Evel, “Crepuscolare”: la recensione
Si chiama Crepuscolare il nuovo lavoro degli Evel, band nata nel 2011 con un paio di ep alle spalle. Il loro alternative rock è cantato rigorosamente in italiano è condensato in nove tracce che fanno chiaro riferimento alle sonorità anni Novanta.
Evel traccia per traccia
Il disco si apre con un’energica e molto ricca di vitalità e di drumming Non appartiene a me. Per contrasto, ecco poi Requiem, che pure si dimostra rumorosa e molto impregnata di sensazioni in diretta relazione con il rock italiano degli anni Novanta (ma anche con riferimenti al cinema horror d’antan).
Come un disco dei Misfits si apre fischiettando, ma l’umore non sembra proprio dei più allegri: chitarra protagonista e qualche sbalzo qui e là per una canzone dall’andamento non rettilineo, con un pizzico di teatralità.

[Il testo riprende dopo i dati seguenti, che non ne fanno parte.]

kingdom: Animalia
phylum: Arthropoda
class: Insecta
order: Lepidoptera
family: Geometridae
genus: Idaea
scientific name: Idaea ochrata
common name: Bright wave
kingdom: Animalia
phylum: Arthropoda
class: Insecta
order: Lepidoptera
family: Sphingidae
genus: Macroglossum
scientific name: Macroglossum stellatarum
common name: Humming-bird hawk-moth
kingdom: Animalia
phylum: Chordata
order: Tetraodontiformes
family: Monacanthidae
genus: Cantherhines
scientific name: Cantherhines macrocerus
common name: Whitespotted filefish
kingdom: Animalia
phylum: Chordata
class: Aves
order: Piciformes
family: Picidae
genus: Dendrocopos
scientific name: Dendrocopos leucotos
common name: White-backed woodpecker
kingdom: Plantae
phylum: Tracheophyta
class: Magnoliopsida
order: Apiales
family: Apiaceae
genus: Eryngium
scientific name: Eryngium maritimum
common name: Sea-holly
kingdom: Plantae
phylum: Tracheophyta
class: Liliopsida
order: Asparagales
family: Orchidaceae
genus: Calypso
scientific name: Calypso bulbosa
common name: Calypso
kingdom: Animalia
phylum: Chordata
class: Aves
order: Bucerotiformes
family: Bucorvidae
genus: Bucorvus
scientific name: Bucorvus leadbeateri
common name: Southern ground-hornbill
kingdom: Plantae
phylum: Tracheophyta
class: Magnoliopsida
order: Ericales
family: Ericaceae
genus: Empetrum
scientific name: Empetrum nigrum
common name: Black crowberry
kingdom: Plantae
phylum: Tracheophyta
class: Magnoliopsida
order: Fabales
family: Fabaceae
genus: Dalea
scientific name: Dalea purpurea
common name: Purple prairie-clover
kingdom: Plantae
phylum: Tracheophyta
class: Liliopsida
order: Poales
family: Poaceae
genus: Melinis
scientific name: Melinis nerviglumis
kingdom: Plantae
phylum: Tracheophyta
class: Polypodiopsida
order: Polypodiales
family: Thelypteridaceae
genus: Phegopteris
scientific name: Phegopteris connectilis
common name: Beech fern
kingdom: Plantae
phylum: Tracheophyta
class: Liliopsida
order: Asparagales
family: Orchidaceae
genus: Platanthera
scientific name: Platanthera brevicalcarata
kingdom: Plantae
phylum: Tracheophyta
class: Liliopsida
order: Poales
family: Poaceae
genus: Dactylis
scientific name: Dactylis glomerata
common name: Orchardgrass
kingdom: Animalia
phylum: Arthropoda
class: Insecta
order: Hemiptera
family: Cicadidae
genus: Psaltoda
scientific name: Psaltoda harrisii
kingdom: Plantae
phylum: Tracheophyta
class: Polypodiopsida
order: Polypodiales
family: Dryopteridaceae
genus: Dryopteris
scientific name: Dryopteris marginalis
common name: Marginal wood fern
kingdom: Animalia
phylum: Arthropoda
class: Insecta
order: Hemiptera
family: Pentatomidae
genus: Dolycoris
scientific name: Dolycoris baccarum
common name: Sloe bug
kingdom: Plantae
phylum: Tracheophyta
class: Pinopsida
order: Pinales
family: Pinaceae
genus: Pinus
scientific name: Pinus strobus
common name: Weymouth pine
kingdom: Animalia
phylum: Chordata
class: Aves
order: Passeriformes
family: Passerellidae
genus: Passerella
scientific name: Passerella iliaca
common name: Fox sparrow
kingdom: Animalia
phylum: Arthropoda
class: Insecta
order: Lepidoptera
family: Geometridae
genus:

Giulia si assoggetta a qualche influenza punk e presenta di nuovo un percorso piuttosto sghembo. Il Mostro prova a rimettere le cose in ordine, sempre con una buona struttura costruita dal drumming. Il pezzo prende pieghe piuttosto acide anche grazie al cantato. A proposito di acidità, sarebbe da misurare il pH de L’Urlo, che raggiunge vette singolari nel campo, accompagnando il tutto con rancore e chitarre.
Picchia duro anche Giuda (il primo uomo dalla Luna), strana storia tra il biblico e il fantascientifico, con cori e chitarre aggressive. La Cava delle Bestie rilancia discorsi arrabbiati, mentre la chiusura è affidata a Trinitrotoluene e Lime (titolo evidentemente ideato per mettere in difficoltà i recensori) che rinnova l’atteggiamento narrativo della band, sempre accoppiato con sonorità dure e senza compromessi.
Disco carico di significati e di tensioni sfogate con una certa forza, quello degli Evel. C’è anche qualche guizzo di originalità ma soprattutto a convincere è la sostanza trasmessa grazie a canzoni molto compatte.